TEXTO DADO:
◇ ◇ ◇ ◇ ◇

Carmen S. Oliveira: “A proteção à criança não é somente dever da família, mas dos cuidadores, da comunidade e do Estado”

Qual a sua opinião sobre a estratégia da defesa de adultizar e criminalizar o menino Miguel?
Há vários equívocos nesses argumentos da defesa. Primeiro, uma criança não pode ser considerada culpada por sofrer acidentes na infância. Especialistas sinalizam que até os cinco anos de idade existem algumas características próprias do desenvolvimento que podem favorecer as quedas, como foi o caso de Miguel: pouca capacidade de reconhecer os perigos, a imaturidade na coordenação motora e a desproporção entre o peso da cabeça e o peso total do corpo, o que favorece o desequilíbrio. Portanto, a prevenção dos acidentes na infância deve ser, prioritariamente, responsabilidade dos adultos. Na queda de Miguel, é preciso reconhecer as falhas na conduta da patroa ao deixar a criança sozinha no elevador, mas também as condições inseguras do prédio, ao não prever a instalação de redes de proteção naquele local de acesso aberto.

◇ ◇ ◇ ◇ ◇

LISTAGEM DE DADOS:
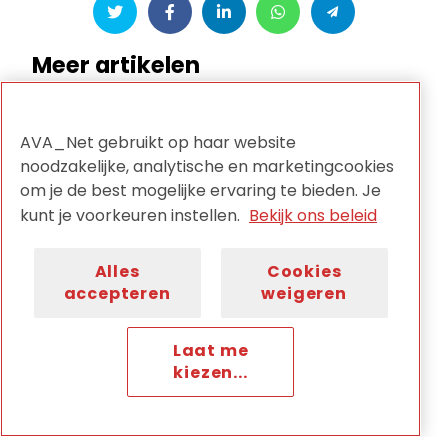
Meer artikelen
AVA_Net gebruikt op haar website
noodzakelijke, analytische en marketingcookies
om je de best mogelijke ervaring te bieden. Je
kunt je voorkeuren instellen.
Bekijk ons beleid
Alles
Cookies
accepteren
weigeren
Laat me
07/07/2026
kiezen...
FFAA stelt enorme collectie van Dick
Kool online beschikbaar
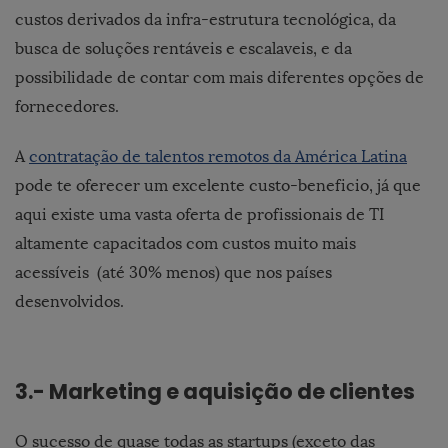
custos derivados da infra-estrutura tecnológica, da
busca de soluções rentáveis e escalaveis, e da
possibilidade de contar com mais diferentes opções de
fornecedores.
A
contratação de talentos remotos da América Latina
pode te oferecer um excelente custo-beneficio, já que
aqui existe uma vasta oferta de profissionais de TI
altamente capacitados com custos muito mais
acessíveis (até 30% menos) que nos países
desenvolvidos.
3.- Marketing e aquisição de clientes
O sucesso de quase todas as startups (exceto das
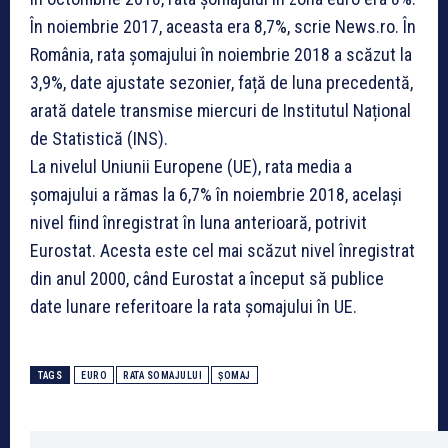
În noiembrie 2017, aceasta era 8,7%, scrie News.ro. În
România, rata șomajului în noiembrie 2018 a scăzut la
3,9%, date ajustate sezonier, față de luna precedentă,
arată datele transmise miercuri de Institutul Național
de Statistică (INS).
La nivelul Uniunii Europene (UE), rata media a
șomajului a rămas la 6,7% în noiembrie 2018, același
nivel fiind înregistrat în luna anterioară, potrivit
Eurostat. Acesta este cel mai scăzut nivel înregistrat
din anul 2000, când Eurostat a început să publice
date lunare referitoare la rata șomajului în UE.
TAGS
EURO
RATA SOMAJULUI
ȘOMAJ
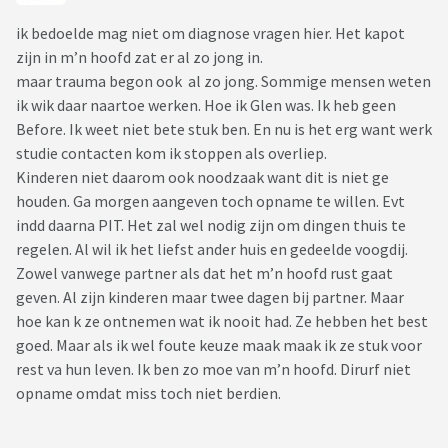
ik bedoelde mag niet om diagnose vragen hier. Het kapot
zijn in m’n hoofd zat er al zo jong in.
maar trauma begon ook al zo jong. Sommige mensen weten
ik wik daar naartoe werken. Hoe ik Glen was. Ik heb geen
Before. Ik weet niet bete stuk ben. En nu is het erg want werk
studie contacten kom ik stoppen als overliep.
Kinderen niet daarom ook noodzaak want dit is niet ge
houden. Ga morgen aangeven toch opname te willen. Evt
indd daarna PIT. Het zal wel nodig zijn om dingen thuis te
regelen. Al wil ik het liefst ander huis en gedeelde voogdij.
Zowel vanwege partner als dat het m’n hoofd rust gaat
geven. Al zijn kinderen maar twee dagen bij partner. Maar
hoe kan k ze ontnemen wat ik nooit had. Ze hebben het best
goed. Maar als ik wel foute keuze maak maak ik ze stuk voor
rest va hun leven. Ik ben zo moe van m’n hoofd. Dirurf niet
opname omdat miss toch niet berdien.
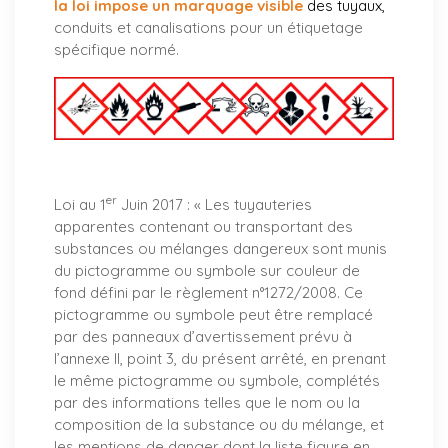
la loi impose un marquage visible
des tuyaux
,
conduits et canalisations pour un étiquetage
spécifique normé.
er
Loi au 1
Juin 2017 : «
Les tuyauteries
apparentes contenant ou transportant des
substances ou mélanges dangereux sont munis
du pictogramme ou symbole sur couleur de
fond défini par le règlement n°1272/2008. Ce
pictogramme ou symbole peut être remplacé
par des panneaux d’avertissement prévu à
l’annexe II, point 3, du présent arrêté, en prenant
le même pictogramme ou symbole, complétés
par des informations telles que le nom ou la
composition de la substance ou du mélange, et
les mentions de danger dont la liste figure en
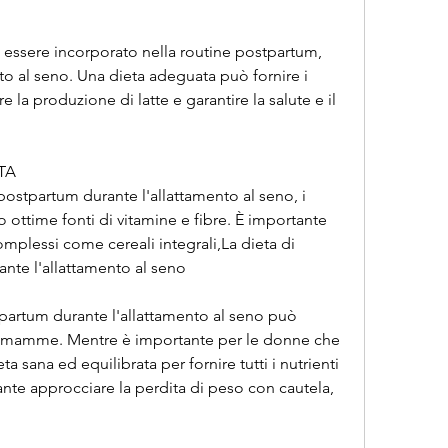
 essere incorporato nella routine postpartum, 
to al seno. Una dieta adeguata può fornire i 
 la produzione di latte e garantire la salute e il 
TA
 postpartum durante l'allattamento al seno, i 
ottime fonti di vitamine e fibre. È importante 
plessi come cereali integrali,La dieta di 
nte l'allattamento al seno
tpartum durante l'allattamento al seno può 
o-mamme. Mentre è importante per le donne che 
a sana ed equilibrata per fornire tutti i nutrienti 
nte approcciare la perdita di peso con cautela,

◇ ◇ ◇ ◇ ◇

DETALHES DO PROBLEMA:
Por favor, traduza para o inglês esta frase do texto dado: "Portanto, a prevenção dos acidentes na infância deve ser, prioritariamente, responsabilidade dos adultos." As linhas provêm de outra fonte.

RESPOSTA À TAREFA:
Therefore, the prevention of accidents in childhood must be, first and foremost, the responsibility of adults.